If the three sold or unbundled Mvela's investments above a certain price they would get 15% of the proceeds. If they realised between 90% and 100% of the intrinsic value of the investments, they would get between R20-million and R80-million. If it was more than 100%, they could have got up to R95-million.
The intrinsic value of the group's investments, which Mvela determines using a variety of methodologies, was R3.68-billion at the end of June. The value changes with share price movements. In the event of an economic upturn, the management company would have made the extra money without doing anything.
Announcing that it had canned the idea, Mvela did not admit that it had been a bad idea or that an outcry was anticipated. It merely referred to complexity problems. It said the managers would not have received R95-million, putting the likely figure at R40-million to R45-million.
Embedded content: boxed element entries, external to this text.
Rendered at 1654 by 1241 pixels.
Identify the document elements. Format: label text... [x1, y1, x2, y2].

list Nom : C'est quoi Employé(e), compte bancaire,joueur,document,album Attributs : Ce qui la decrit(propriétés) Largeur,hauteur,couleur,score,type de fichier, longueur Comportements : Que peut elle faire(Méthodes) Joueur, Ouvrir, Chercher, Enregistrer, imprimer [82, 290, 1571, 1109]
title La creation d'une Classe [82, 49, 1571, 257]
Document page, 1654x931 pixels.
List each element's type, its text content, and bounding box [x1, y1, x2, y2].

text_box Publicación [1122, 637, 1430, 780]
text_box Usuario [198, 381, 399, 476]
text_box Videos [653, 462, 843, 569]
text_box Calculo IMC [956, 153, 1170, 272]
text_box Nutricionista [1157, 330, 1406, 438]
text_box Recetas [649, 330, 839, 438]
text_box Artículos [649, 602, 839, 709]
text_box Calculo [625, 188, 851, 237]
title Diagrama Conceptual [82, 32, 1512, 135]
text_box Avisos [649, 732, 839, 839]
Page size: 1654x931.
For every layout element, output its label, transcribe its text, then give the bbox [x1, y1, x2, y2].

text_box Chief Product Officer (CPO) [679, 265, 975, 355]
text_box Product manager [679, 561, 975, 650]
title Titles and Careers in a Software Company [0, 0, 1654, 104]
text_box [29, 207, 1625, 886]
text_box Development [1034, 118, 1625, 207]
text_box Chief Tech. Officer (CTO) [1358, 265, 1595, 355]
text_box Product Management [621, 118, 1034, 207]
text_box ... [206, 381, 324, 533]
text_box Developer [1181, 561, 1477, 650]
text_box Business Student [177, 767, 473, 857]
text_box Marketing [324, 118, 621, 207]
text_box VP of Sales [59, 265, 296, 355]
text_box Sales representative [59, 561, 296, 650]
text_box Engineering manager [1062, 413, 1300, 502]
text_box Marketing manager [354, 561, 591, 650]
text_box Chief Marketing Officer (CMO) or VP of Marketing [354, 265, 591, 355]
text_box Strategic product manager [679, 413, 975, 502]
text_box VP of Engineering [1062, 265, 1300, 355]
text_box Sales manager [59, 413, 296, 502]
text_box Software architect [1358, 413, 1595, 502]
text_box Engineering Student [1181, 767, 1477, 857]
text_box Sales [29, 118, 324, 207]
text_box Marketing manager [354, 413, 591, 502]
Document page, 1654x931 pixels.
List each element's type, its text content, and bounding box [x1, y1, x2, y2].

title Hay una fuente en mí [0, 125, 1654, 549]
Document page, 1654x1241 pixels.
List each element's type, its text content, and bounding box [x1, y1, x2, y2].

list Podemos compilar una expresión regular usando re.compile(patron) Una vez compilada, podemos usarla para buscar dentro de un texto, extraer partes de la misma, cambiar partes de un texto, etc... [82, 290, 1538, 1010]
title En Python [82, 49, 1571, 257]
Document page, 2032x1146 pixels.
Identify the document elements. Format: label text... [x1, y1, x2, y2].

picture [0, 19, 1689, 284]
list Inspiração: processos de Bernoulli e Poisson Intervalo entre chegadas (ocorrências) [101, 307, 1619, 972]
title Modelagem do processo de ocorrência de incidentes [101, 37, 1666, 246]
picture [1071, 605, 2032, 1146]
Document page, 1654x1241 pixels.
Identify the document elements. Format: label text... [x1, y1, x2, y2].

Cuba said that, in deciding on the participation fee, opportunity costs were taken into account and the executives would have had to stay on instead of building careers elsewhere. She added that with a R40-million participation fee, "for three executives, over two to three years, getting rewarded when they actually perform, the amount is commercially sound".
One informed source said the management company details were presented in the annal report but were never put to shareholders, so it was not clear if shareholders had a chance to object.
A stock market source said the idea of the management company was to ensure that core executives were retained to maximise value for shareholders.
While they should be paid well to seek the best prices, they should not have extra incentives.
While shareholders welcomed Mvela's decision to get rid of its assets, as it trades at a discount to its investments, the decision sparked questions about the company's success as a beacon of black economic empowerment. It has, in its 10-year history, bought many assets, but is now selling them.
Mvelaphanda, under the leadership of Tokyo Sexwale, was started in the late 1990s.